This story was posted on Artburst Miami in March, 2016


The collaboration between Cuban jazz pianist Gonzalo Rubalcaba and Spanish flamenco singer Esperanza Fernández brings together two artists who, while superb in their own traditions, have never been afraid to step out of them, take risks and explore.

Son of Guillermo Rubalcaba and grandson of Jacobo Rubalcaba, both illustrious musicians, Gonzalo grew up in the tradition before setting his own path in jazz, including jazz-rock fusion, Afro-Cuban jazz and post-bop, but also excelling while exploring classical music, danzones and Mexican boleros. Fernández, a gypsy from Triana, the quintessential flamenco neighborhood of Seville, was, like Rubalcaba, born and raised in the tradition, in her case, flamenco. She has appeared with flamenco royalty such as Paco De Lucia, Camarón de la Isla and Enrique Morente, but has also explored collaborations with classical orchestras (performing and recording Falla´s “El Amor Brujo,” for example), jazz ensembles and flamenco innovators such as guitarists Niño Josele and Gerardo Nuñez and saxophonist Perico Sambeat.

In “Oh, Vida!,” a show at the Arsht Center on Friday, March 4, part of Flamenco Festival Miami and commissioned by the Arsht for its 10th anniversary, Rubalcaba and Fernández will be exploring the styles and repertoires of two singers who became iconic figures in their respective genres: Beny Moré in Afro-Cuban music and Manolo Caracol in flamenco.

In an recent interview, Rubalcaba spoke about working with Fernández, the challenges of cross-cultural projects and the secrets for finding a good musical meeting place.

How did this project came about?

I met Esperanza in the Playing Lecuona project. The idea was that Chucho Valdes, Michel Camilo and me would be responsible for addressing Lecuona’s repertoire in different formats and with singers, in duets. I didn’t know Esperanza. But when we met for the recording we found out we felt very comfortable with each other and came to admire each other. So a few months later, Esperanza approached me with the idea of doing a project in which we could combine our different visions about music. I thought it was a great idea.

What were the biggest challenges in this project?

I believe that for any artist delving into a genre that is not his own, the greatest challenge is not having the life experiences, the context of the culture that produced that music. I have great respect for flamenco, but I am not and I will ever be a gypsy or a flamenco, so ours was an exercise in finding the meeting points, the connections. Otherwise, it’s just like learning any language, you have to listen.

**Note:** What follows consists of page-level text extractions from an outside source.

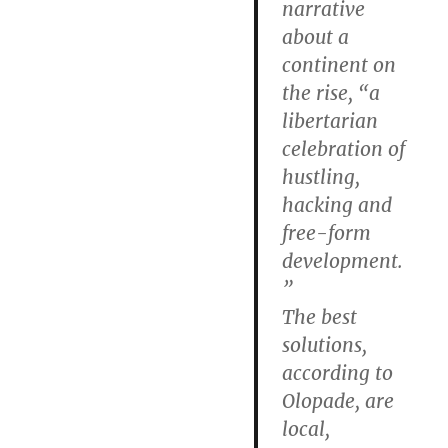
narrative
about a
continent on
the rise, “a
libertarian
celebration of
hustling,
hacking and
free-form
development.
”
The best
solutions,
according to
Olopade, are
local,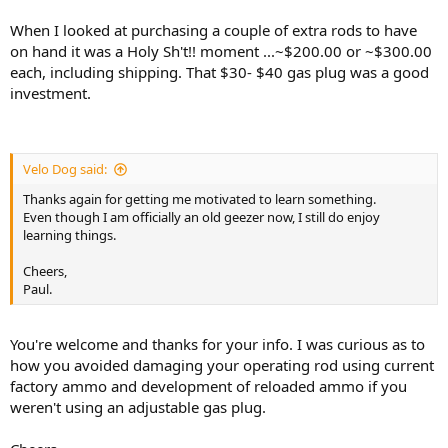
When I looked at purchasing a couple of extra rods to have
on hand it was a Holy Sh't!! moment ...~$200.00 or ~$300.00
each, including shipping. That $30- $40 gas plug was a good
investment.
Velo Dog said:
Thanks again for getting me motivated to learn something.
Even though I am officially an old geezer now, I still do enjoy
learning things.
Cheers,
Paul.
You're welcome and thanks for your info. I was curious as to
how you avoided damaging your operating rod using current
factory ammo and development of reloaded ammo if you
weren't using an adjustable gas plug.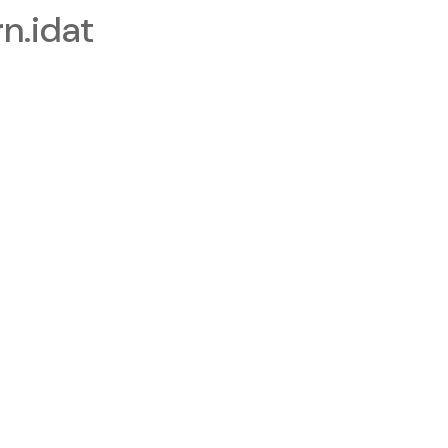
.idat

What does this type of project, across genres, across cultures, means to you?

For many reasons, Cuba has a cultural identity that is very open, very flexible, when it comes to mixing with other cultures. We Cubans have always been very open to deal with whatever comes our way that we think can contribute to our culture. Ours is not a fixed, stationary culture. Besides, all these kind of projects are useful beyond whatever the final product might be. It’s a continuing learning process that helps you to keep growing.

“Oh, Vida!” Features the music of Beny Moré and Manolo Caracol. How did you arrive to those choices?

Beny Moré is, without a doubt, a key figure in Cuban music, and then we thought about what was happening in flamenco at the time Beny was at the top, who would have been his counterpart in flamenco, and the name Manolo Caracol came up. And then we went about picking the repertoire. Of course, we included some classics, but not all. We also picked some obscure songs that we liked.

Something that has made me very happy [in this project] is that Esperanza has the same attitude about rediscovering Beny and Cuban music that I have about her culture. In any collaboration like this, you have to start from a place of respect, and that respect is manifested in the research, the reading, the listening and the need to go deep and find the essence of the music.